You must remember this, a kiss is not just a kiss.
 

Old Boyfriends

Old Boyfriends,
Lost in the pocket of your overcoat,
Like burned out lite bulbs on a Ferris Wheel [Tom Waits]

Oh Barry Prince! Lost in the pocket of my overcoat. The best fuck I ever had.
I'm sure he’s dead by now, though I’ve been surprised before. When so many are dead it’s hard to count the living.
So its -- when? 1969? A good enough guess. Madison avenue around 59th in the late afternoon shafts of light cutting through the dusk. And I run into Barry the way I always did back then, "by chance." I’d seen him only a few weeks before walking down Fifth Ave, so "I was just thinking about you," jumped out -- which was ever-so-slightly true. I thought about Barry a lot -- but intermittently. Just a genial presence. Never anything sexual exactly. Or if so, nascent.
When did I first meet Barry anyway? Who introduced us? He was part of Peter Blum’s circle I know --like Ronnie. But like so many people back then Barry was just around. At the screenings, at the museum in the cafes on the streets. Not foregrounded ever, really. Somewhere just off to the side. Smiling. Usually there was a girl in his general vicinity. Or seemed to be. And that was enough to mark him as "taken" -- even though I wasn’t attentive enough to realize what was really going on.

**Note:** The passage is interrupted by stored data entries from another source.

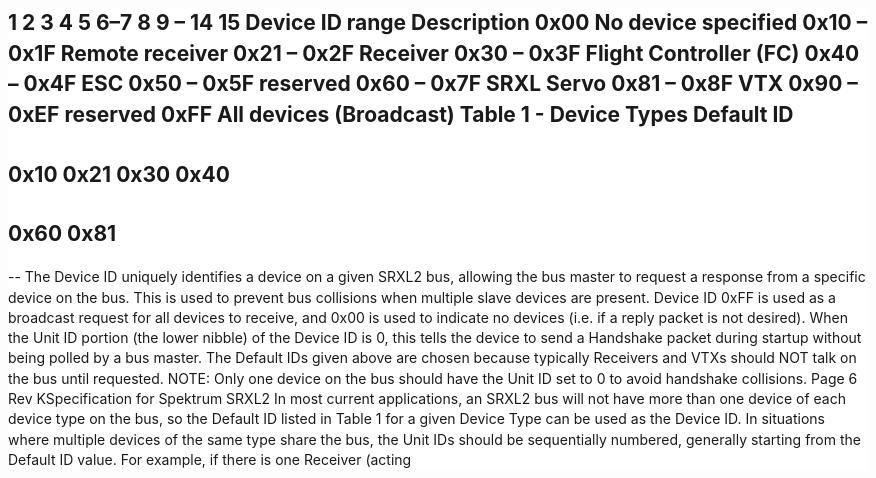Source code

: 1
2
3
4
5
6–7
8
9 – 14
15
Device ID range
Description
0x00
No device specified
0x10 – 0x1F
Remote receiver
0x21 – 0x2F
Receiver
0x30 – 0x3F
Flight Controller (FC)
0x40 – 0x4F
ESC
0x50 – 0x5F
reserved
0x60 – 0x7F
SRXL Servo
0x81 – 0x8F
VTX
0x90 – 0xEF
reserved
0xFF
All devices (Broadcast)
Table 1 - Device Types
Default ID
--
0x10
0x21
0x30
0x40
--
0x60
0x81
--
--
The Device ID uniquely identifies a device on a given SRXL2 bus, allowing the bus master to request a
response from a specific device on the bus. This is used to prevent bus collisions when multiple slave
devices are present. Device ID 0xFF is used as a broadcast request for all devices to receive, and 0x00
is used to indicate no devices (i.e. if a reply packet is not desired).
When the Unit ID portion (the lower nibble) of the Device ID is 0, this tells the device to send a
Handshake packet during startup without being polled by a bus master. The Default IDs given above
are chosen because typically Receivers and VTXs should NOT talk on the bus until requested.
NOTE: Only one device on the bus should have the Unit ID set to 0 to avoid handshake collisions.
Page 6
Rev KSpecification for Spektrum SRXL2
In most current applications, an SRXL2 bus will not have more than one device of each device type on
the bus, so the Default ID listed in Table 1 for a given Device Type can be used as the Device ID. In
situations where multiple devices of the same type share the bus, the Unit IDs should be sequentially
numbered, generally starting from the Default ID value. For example, if there is one Receiver (acting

"There was proximity but no relating." (Nichols and May)

So for me Barry Prince was "off the menu." But was he ever "on the menu" ? Was I was attracted to him? Sure, but not consciously. Odd to think of the "unconscious" as consciousness was such an obsession. We all wanted to be "awake" to take it all in. I had to stay "up" or I’d miss something . And I nearly missed Barry. His face was very beautiful in a Modigliani kind of way. The great bush of curls on top of the long head, like a crown. But it was his manner that got to me. Quiet. "Too quiet" as they say in the westerns. That plus the sudden realization that this was the first time I’d really been alone with him. He wasn’t saying anything much at all. Just "Hi, how are you?" But the smile was more intense than ever before. I started prattling on about some film I’d just seen, as if that were the only conversation he'd be interested in having with me. But film and literature were the only things I ever talked about with that group (Pynchon's V especially). Certainly not "personal experiences" of any kind -- for the ones I’d had up to then were brief, quasi-violent, and impossible to put into words. Yet I didn’t really think anything of it when he asked me up to his apartment -- which was just half a block away -- for "a drink or something". Yet at the same time I really wasn’t suprised when we walked in the door and he grabbed me in his arms and kissed me. Hard at first, and then softly, and then more rapidly, giggling as he did. I giggled back, and we tumbled out of our clothes and tumbled onto the couch, rubbing aginst one another, getting hard -- looking at our hardness, stroking it, laughing. And then onto the bed -- a waterbed. It was my first and last time on one. Funny to find one in Barry’s apartment. It was the end of the waterbed era and he never struck me as one susceptible to "trends." But when we started fucking it all became clear. Such a tender fuck. He cooed softly. Smiling, smiling. And I grinned ear-to-ear as well --amazed at my good forune. "Of all people!" And we rocked with the flow of water in the bed after coming. We lay and almost slept -- stroking each other and kissing some more in anticipation of the next round, and then some rest and then some more. Night falls on the city as we rock in each others arms. Time stops and the world goes away.